The Subnivean Zone, life under the snow: Part 2

Some animals are more active than it appears during long, snowy winters.

This is the second article describing life in the subnivean zone. The first article in the series described the small animals like mice and voles that live under the snow, or in the subnivean zone. This article takes a closer look at the predation of these animals.

The subnivean zone describes a layer in which small animals live under (“sub”) the snow (“nives”; Latin origin). Mice, voles and other small animals live under the snow pack for a variety of reasons. The climate is humid, and the temperature is relatively stable around 32 degrees, buffering the animals from the sometimes blustery wintery conditions above the snow. In addition, food is more readily available under the snow than above it in the form of seeds and delicious bark on stems and roots.
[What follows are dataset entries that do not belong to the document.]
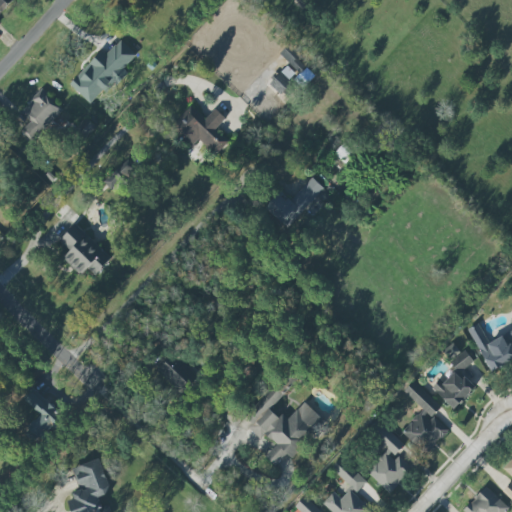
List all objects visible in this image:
building: (3, 5)
road: (33, 36)
building: (102, 72)
building: (288, 72)
building: (38, 115)
building: (202, 128)
road: (86, 165)
building: (120, 175)
building: (297, 203)
building: (83, 252)
road: (146, 281)
road: (46, 340)
building: (491, 349)
building: (461, 361)
building: (171, 376)
building: (452, 389)
building: (41, 414)
building: (420, 418)
building: (280, 427)
road: (160, 446)
road: (463, 462)
building: (388, 463)
building: (508, 467)
building: (88, 487)
building: (508, 490)
building: (346, 491)
building: (486, 503)
road: (48, 505)
building: (304, 506)
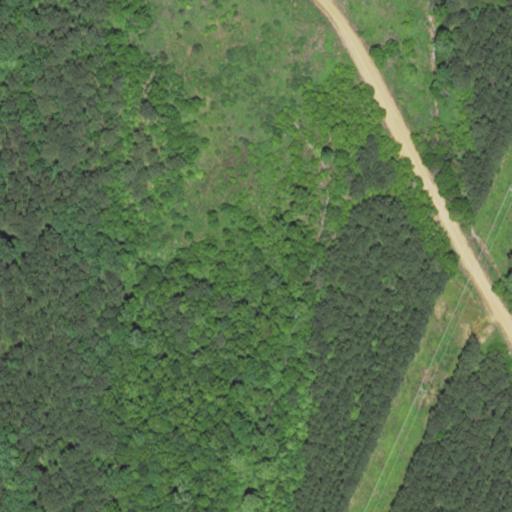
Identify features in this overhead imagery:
road: (419, 159)
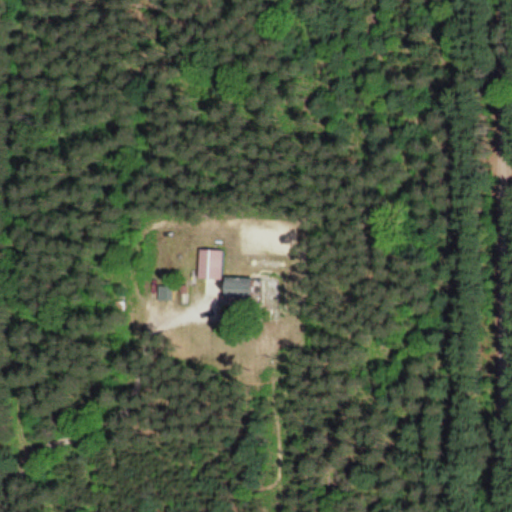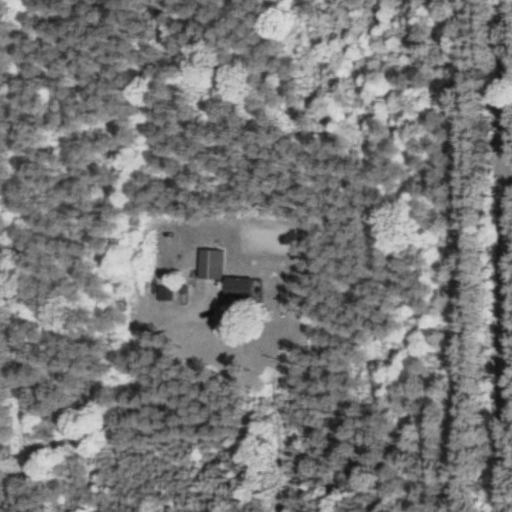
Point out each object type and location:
road: (498, 256)
building: (209, 264)
building: (236, 289)
road: (125, 411)
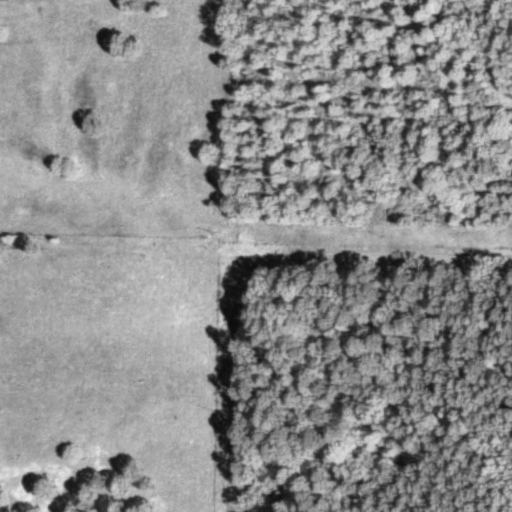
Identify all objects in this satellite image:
road: (271, 275)
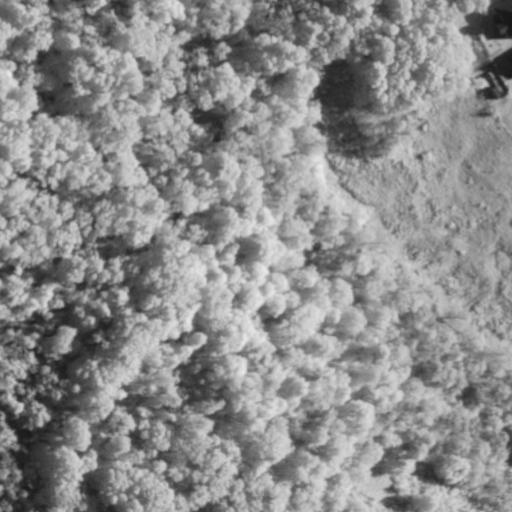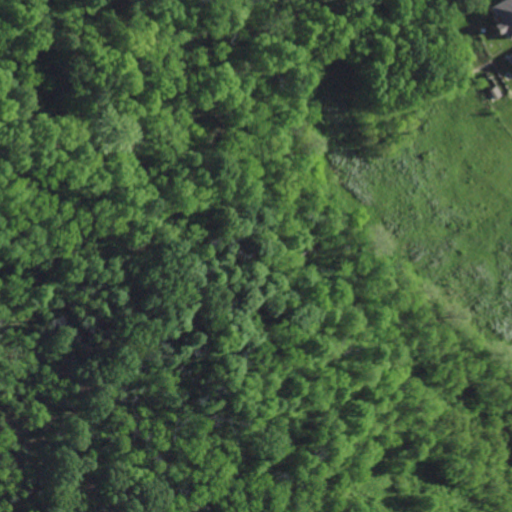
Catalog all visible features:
building: (500, 18)
building: (500, 19)
building: (509, 58)
building: (511, 60)
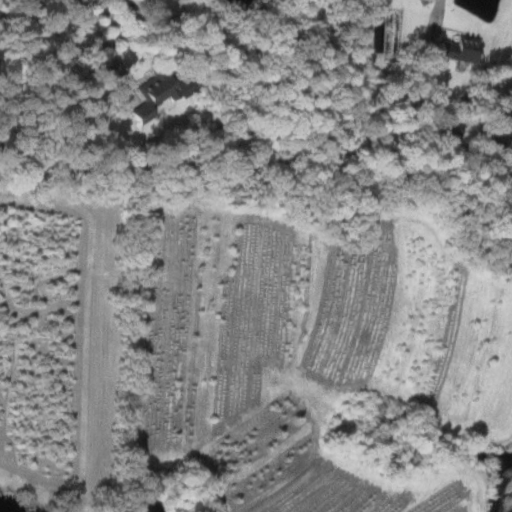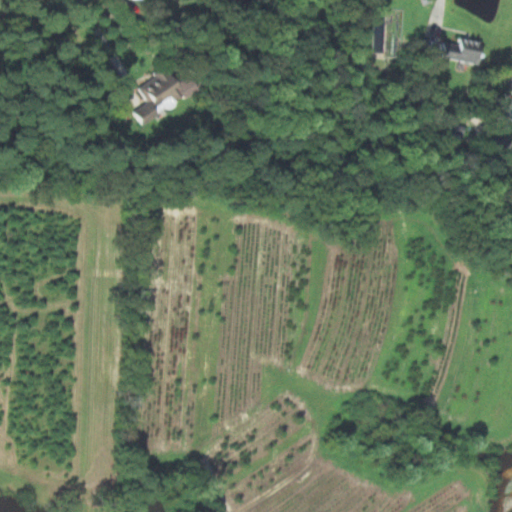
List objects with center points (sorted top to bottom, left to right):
road: (437, 15)
road: (108, 46)
building: (455, 50)
building: (155, 94)
building: (506, 109)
Small mammals also find cover from predators under the snow. This is important because they typically lack winter camouflage and may be seen from long distances when travelling across the stark white snow. Despite being out of sight, these animals are not exempt from predation.

Everyone has to eat – especially in the winter

Predation in the subnivean zone can occur two ways. The first is by predators using the established tunnels to find the small animals; the second is from predators above the snow.

The most common predator under the snow is the “ermine,” or a weasel whose coat becomes white in the winter, usually with a black tip at the end of the tail. Ermine are long and slender, allowing them to burrow into the snow using entrances or ventilation holes to begin the hunt. The ermine follow the tunnels until their meal is found. Ermine may also take over the tunnel and make it their own.

Winter with snow pack can create slim pickings for other predators that do not have the ability to squeeze into the tunnels. Predators such as the fox, coyote, wolf and owls often prey upon the small animals when they travel out of the protected tunnels. The tunnels do not offer unequivocal protection, however, as these predators may also hunt the small animals from on top of the snow.

Fox, coyote, wolves and owls have a keen sense of hearing and can actually hear the activities of the animals moving around in the subnivean zone. The sounds allow them to pinpoint the location of the animals, causing them to jump head long into the snow with the hopes of coming up with a meal. Owls listen from their perches and use their talons to dig into the snow for a meal. And the cycle of life in the forest continues….

Next time you are walking or skiing on the winter snowpack, Michigan State University Extension reminds you to remember to look for clues that animals are actively moving around just below your tracks, in the subnivean zone.